# Storage of the finished product?



## mikedaub (Nov 30, 2016)

Now that I have done a batch of cheese and I am waiting for it to age a bit, I am curious about storage of the finished product.  I have read a lot of posts on there, where some folks are doing upwards of 60 lbs of cheese at a time.  I feel like I would need a separate fridge just to keep all of that in.





Other than the fridge, or freezing it, which sometimes can alter the texture a bit, can I store it just on the pantry shelf, or even in my basement, which stays at about 60 degrees year round?  I don't think I will be keeping things for half a year or anything, but maybe a couple months?  When I use the smoker, I hate just using 2 shelves and would like to make sure its as full as I can get it so I might have some bigger batches to store.  I assume there will be different types of cheeses that are safer to do that with (hard vs soft), but I wanted to see what more experienced people thought.  I would assume that using a Vac sealer would help out with longevity of it, but would waxing anything help?


----------



## forluvofsmoke (Nov 30, 2016)

Vac-sealing for aging is second best, next to waxing. It's all about retarding/preventing mold. The longer you intend to age/store the more reason for waxing.

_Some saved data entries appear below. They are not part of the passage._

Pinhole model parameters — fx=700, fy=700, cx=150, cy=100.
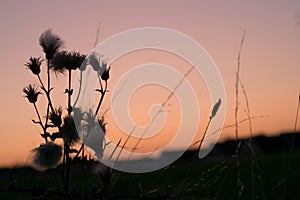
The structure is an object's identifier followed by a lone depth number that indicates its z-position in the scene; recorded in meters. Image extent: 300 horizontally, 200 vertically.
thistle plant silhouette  2.69
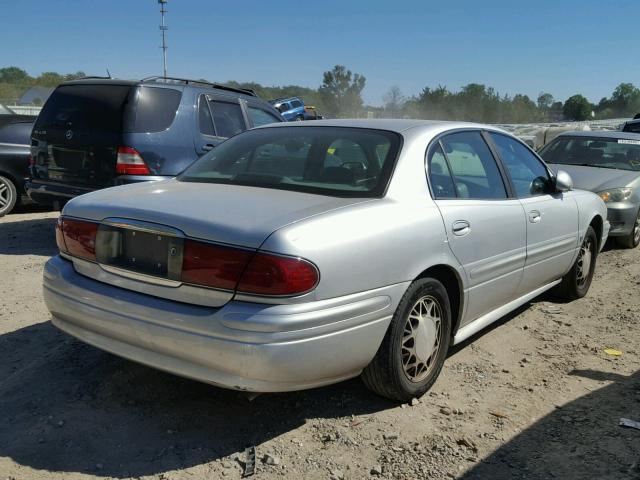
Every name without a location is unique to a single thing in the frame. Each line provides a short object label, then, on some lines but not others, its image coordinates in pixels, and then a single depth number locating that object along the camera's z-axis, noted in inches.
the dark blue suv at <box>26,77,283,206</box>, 241.6
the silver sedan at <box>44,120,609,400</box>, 102.7
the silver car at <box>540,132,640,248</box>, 307.6
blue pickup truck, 1075.7
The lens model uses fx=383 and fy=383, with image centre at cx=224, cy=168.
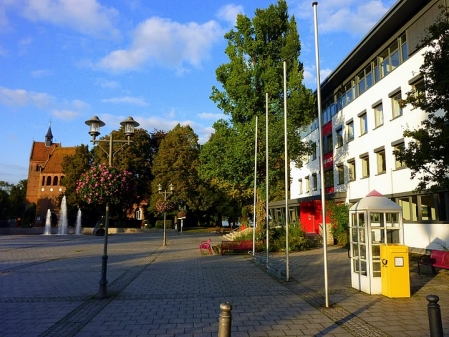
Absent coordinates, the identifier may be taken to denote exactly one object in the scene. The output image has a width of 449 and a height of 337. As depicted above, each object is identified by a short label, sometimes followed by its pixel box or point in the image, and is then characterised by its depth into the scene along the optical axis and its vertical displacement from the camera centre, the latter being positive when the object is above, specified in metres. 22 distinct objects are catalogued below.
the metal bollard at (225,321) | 4.21 -1.08
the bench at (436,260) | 12.05 -1.12
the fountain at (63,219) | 52.81 +0.29
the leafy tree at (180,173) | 52.06 +6.86
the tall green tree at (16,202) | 82.06 +4.13
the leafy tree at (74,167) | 58.34 +8.53
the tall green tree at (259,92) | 24.62 +8.55
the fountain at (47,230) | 51.92 -1.16
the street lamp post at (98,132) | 9.76 +2.70
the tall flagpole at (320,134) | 8.70 +2.14
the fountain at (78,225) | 53.03 -0.47
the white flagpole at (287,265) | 12.14 -1.30
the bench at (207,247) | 21.78 -1.36
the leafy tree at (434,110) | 10.68 +3.30
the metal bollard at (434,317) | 4.50 -1.09
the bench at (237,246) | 21.16 -1.23
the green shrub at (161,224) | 56.47 -0.21
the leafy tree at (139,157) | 55.72 +9.72
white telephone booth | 9.84 -0.29
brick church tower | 72.75 +9.20
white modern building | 19.61 +6.77
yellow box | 9.31 -1.14
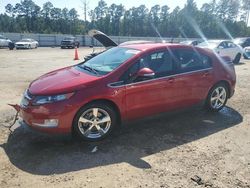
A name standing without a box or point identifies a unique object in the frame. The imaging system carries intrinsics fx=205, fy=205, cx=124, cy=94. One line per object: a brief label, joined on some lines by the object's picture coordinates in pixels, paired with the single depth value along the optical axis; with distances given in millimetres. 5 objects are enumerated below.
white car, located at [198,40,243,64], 10994
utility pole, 41496
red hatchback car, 3123
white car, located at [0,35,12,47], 23187
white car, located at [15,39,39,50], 22842
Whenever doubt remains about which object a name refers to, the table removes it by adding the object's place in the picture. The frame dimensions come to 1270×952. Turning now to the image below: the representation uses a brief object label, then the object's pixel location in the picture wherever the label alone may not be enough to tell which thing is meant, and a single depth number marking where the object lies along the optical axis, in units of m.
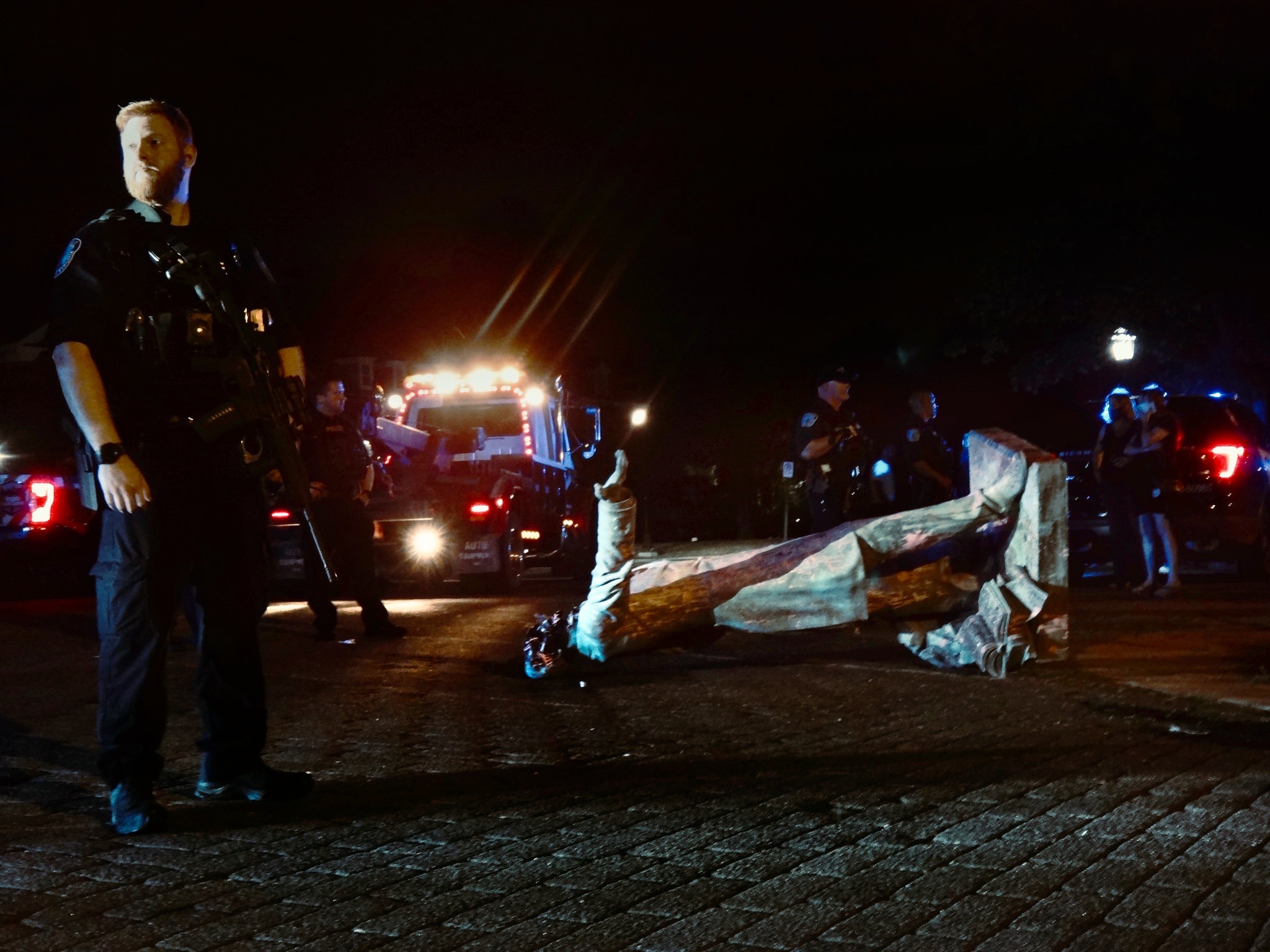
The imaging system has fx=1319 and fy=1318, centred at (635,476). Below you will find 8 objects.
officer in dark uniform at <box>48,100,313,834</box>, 3.87
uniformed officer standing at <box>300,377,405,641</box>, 8.78
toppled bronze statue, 6.86
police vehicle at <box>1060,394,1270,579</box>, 11.92
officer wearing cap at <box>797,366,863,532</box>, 9.59
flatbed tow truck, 12.50
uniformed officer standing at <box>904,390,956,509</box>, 10.24
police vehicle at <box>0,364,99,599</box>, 12.54
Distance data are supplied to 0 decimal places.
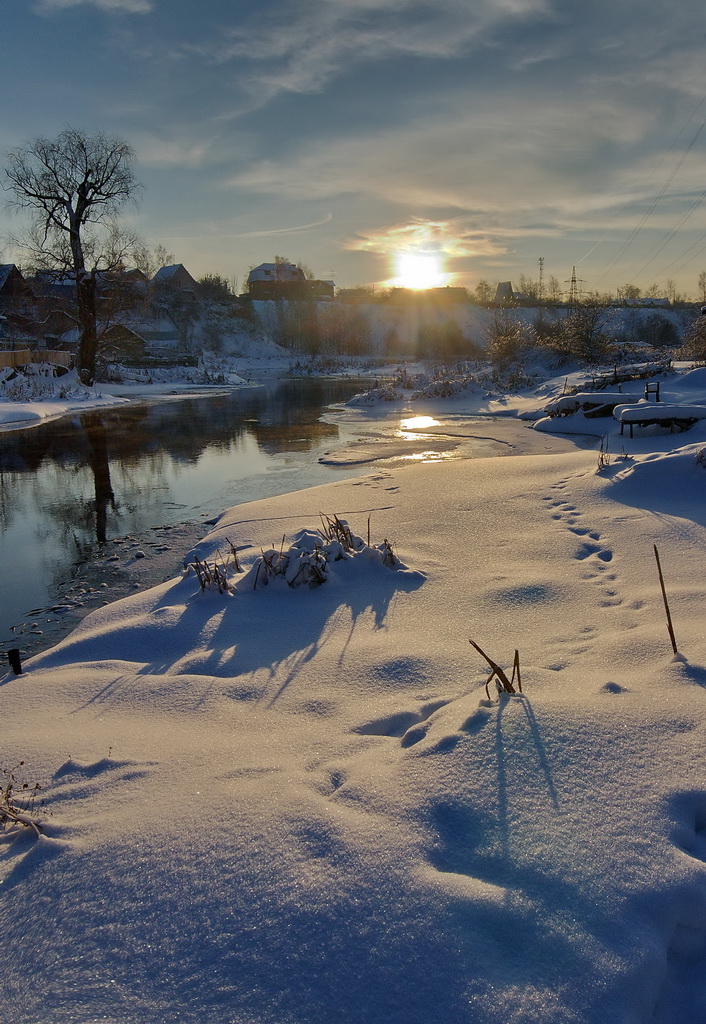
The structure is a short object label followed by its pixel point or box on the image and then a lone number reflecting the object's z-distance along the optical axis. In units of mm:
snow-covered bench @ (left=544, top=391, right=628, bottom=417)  13989
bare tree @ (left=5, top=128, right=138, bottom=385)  26484
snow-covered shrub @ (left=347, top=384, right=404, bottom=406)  22750
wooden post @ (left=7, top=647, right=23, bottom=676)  3723
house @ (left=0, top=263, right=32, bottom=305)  40750
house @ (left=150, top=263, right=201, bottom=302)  63156
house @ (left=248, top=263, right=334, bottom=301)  79750
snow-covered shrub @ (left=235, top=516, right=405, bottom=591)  4590
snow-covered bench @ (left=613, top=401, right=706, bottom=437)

Not sure if you caught this thread or not...extremely informative, with some Q & A along the way:

http://www.smokingmeatforums.com/t/123130/mr-ts-smoked-cheese-from-go-to-show-w-q-view

Eric


----------



## mikedaub (Dec 1, 2016)

forluvofsmoke said:


> Not sure if you caught this thread or not...extremely informative, with some Q & A along the way:
> 
> http://www.smokingmeatforums.com/t/123130/mr-ts-smoked-cheese-from-go-to-show-w-q-view


Thanks for this.. I will start digging through it.  I might have missed it when looking through things..


----------